### What the exercise asks
Could you transcribe the records below exactly, leaving out every picture?

### Material shown
╭──
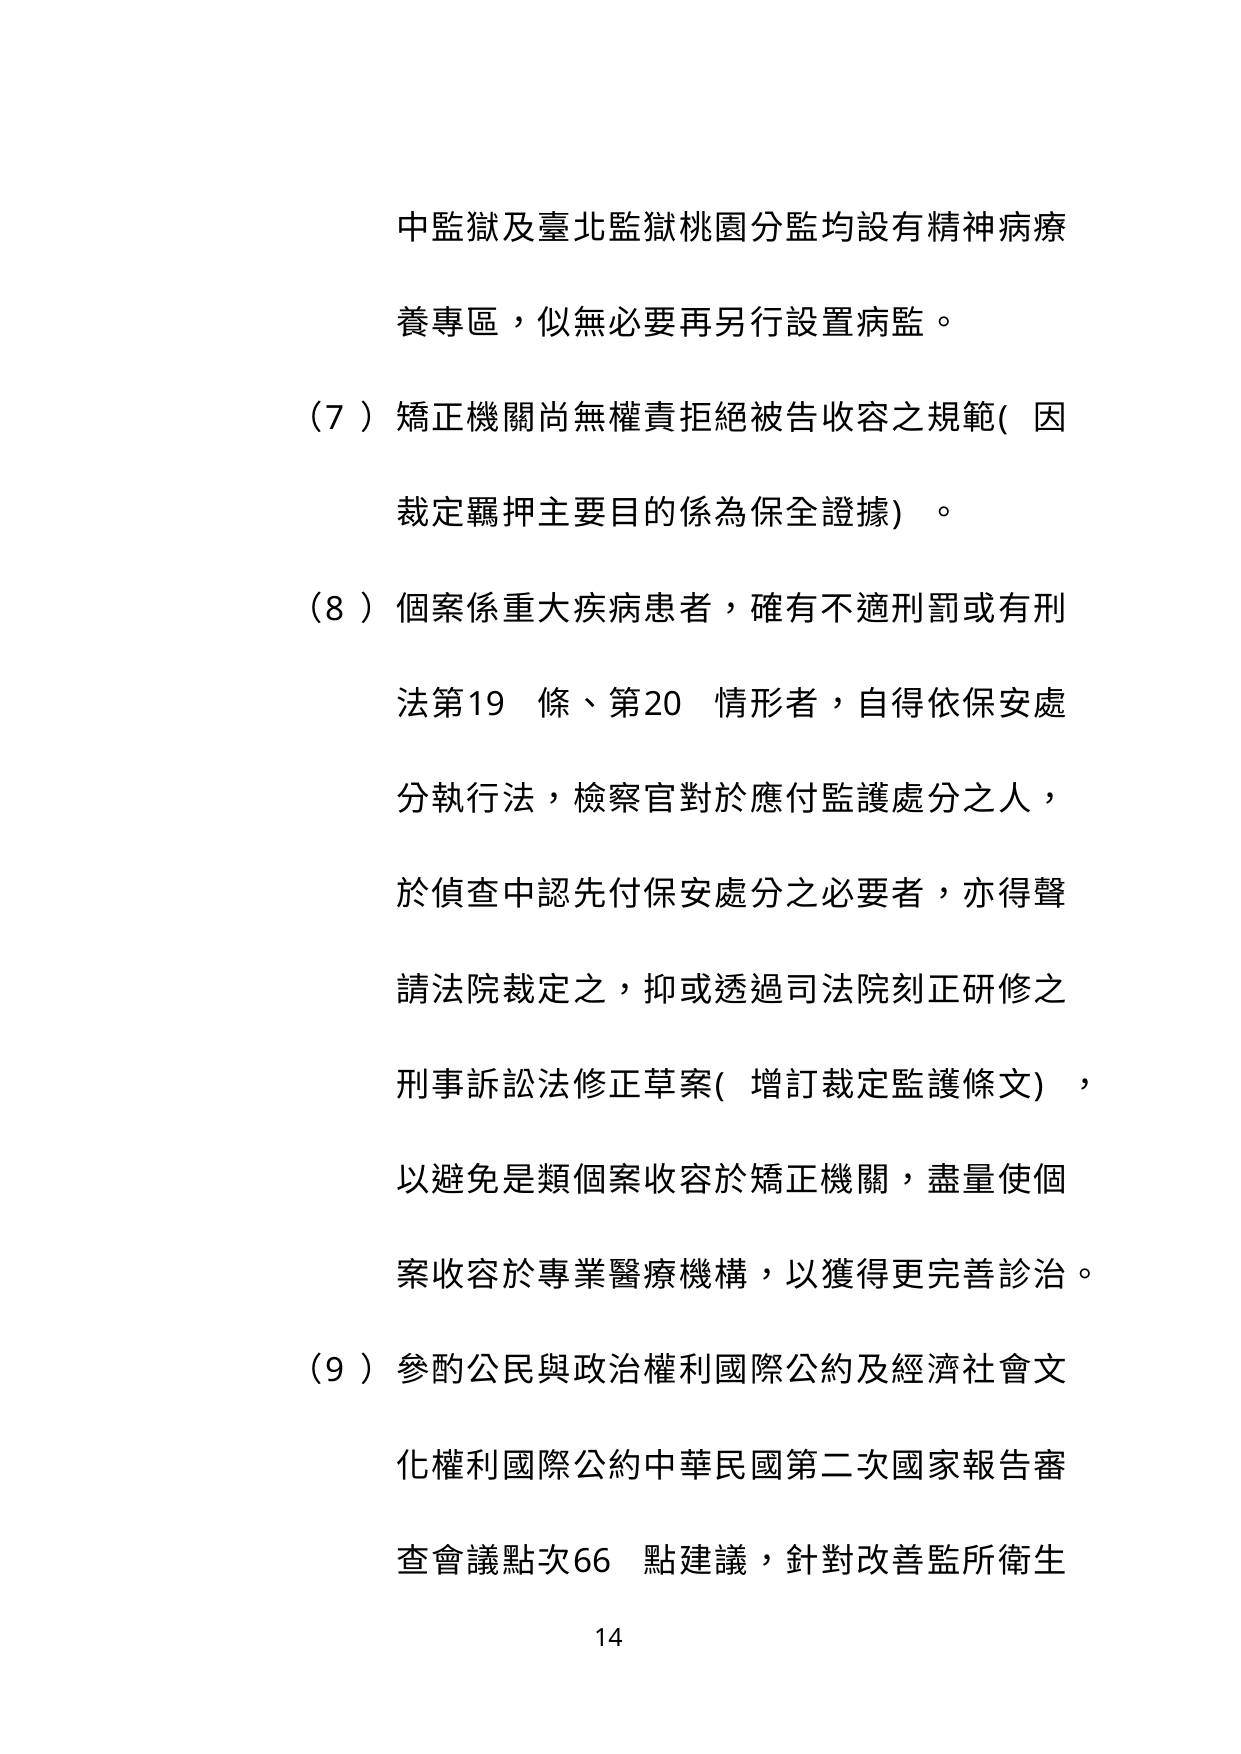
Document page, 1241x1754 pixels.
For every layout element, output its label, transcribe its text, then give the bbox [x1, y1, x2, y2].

subtitle 矯正機關尚無權責拒絕被告收容之規範(因裁定羈押主要目的係為保全證據)。 [272, 368, 1069, 558]
subtitle 個案係重大疾病患者，確有不適刑罰或有刑法第19條、第20情形者，自得依保安處分執行法，檢察官對於應付監護處分之人，於偵查中認先付保安處分之必要者，亦得聲請法院裁定之，抑或透過司法院刻正研修之刑事訴訟法修正草案(增訂裁定監護條文)，以避免是類個案收容於矯正機關，盡量使個案收容於專業醫療機構，以獲得更完善診治。 [272, 558, 1069, 1320]
subtitle 精神衛生法第4條第2、6、9款等，均明定中央衛生主管機關掌理業務，包含精神病人服務及權益保障政策、方案之規劃及訂定、保護業務及權益保障之策劃與督導事項，若未來中央衛生主管機關認有另行設置必要，宜請中央衛生主管機關依掌理事項協助統籌規劃處所策劃、方案訂定及權益保障等內容。至若另行規劃設置病監收容，本署目前在臺中監獄及臺北監獄桃園分監均設有精神病療養專區，似無必要再另行設置病監。 [272, 177, 1069, 368]
subtitle 參酌公民與政治權利國際公約及經濟社會文化權利國際公約中華民國第二次國家報告審查會議點次66點建議，針對改善監所衛生服務部份，應將責任移交至中央衛生主管機關(衛生福利部)，以利統籌全國醫療資源。 [272, 1320, 1069, 1605]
╰──
### Task answer
Document page, 1241x1754 pixels.
For every layout element, output its label, transcribe its text, then give the bbox [x1, y1, x2, y2].

subtitle 矯正機關尚無權責拒絕被告收容之規範(因裁定羈押主要目的係為保全證據)。 [272, 368, 1069, 558]
subtitle 個案係重大疾病患者，確有不適刑罰或有刑法第19條、第20情形者，自得依保安處分執行法，檢察官對於應付監護處分之人，於偵查中認先付保安處分之必要者，亦得聲請法院裁定之，抑或透過司法院刻正研修之刑事訴訟法修正草案(增訂裁定監護條文)，以避免是類個案收容於矯正機關，盡量使個案收容於專業醫療機構，以獲得更完善診治。 [272, 558, 1069, 1320]
subtitle 精神衛生法第4條第2、6、9款等，均明定中央衛生主管機關掌理業務，包含精神病人服務及權益保障政策、方案之規劃及訂定、保護業務及權益保障之策劃與督導事項，若未來中央衛生主管機關認有另行設置必要，宜請中央衛生主管機關依掌理事項協助統籌規劃處所策劃、方案訂定及權益保障等內容。至若另行規劃設置病監收容，本署目前在臺中監獄及臺北監獄桃園分監均設有精神病療養專區，似無必要再另行設置病監。 [272, 177, 1069, 368]
subtitle 參酌公民與政治權利國際公約及經濟社會文化權利國際公約中華民國第二次國家報告審查會議點次66點建議，針對改善監所衛生服務部份，應將責任移交至中央衛生主管機關(衛生福利部)，以利統籌全國醫療資源。 [272, 1320, 1069, 1605]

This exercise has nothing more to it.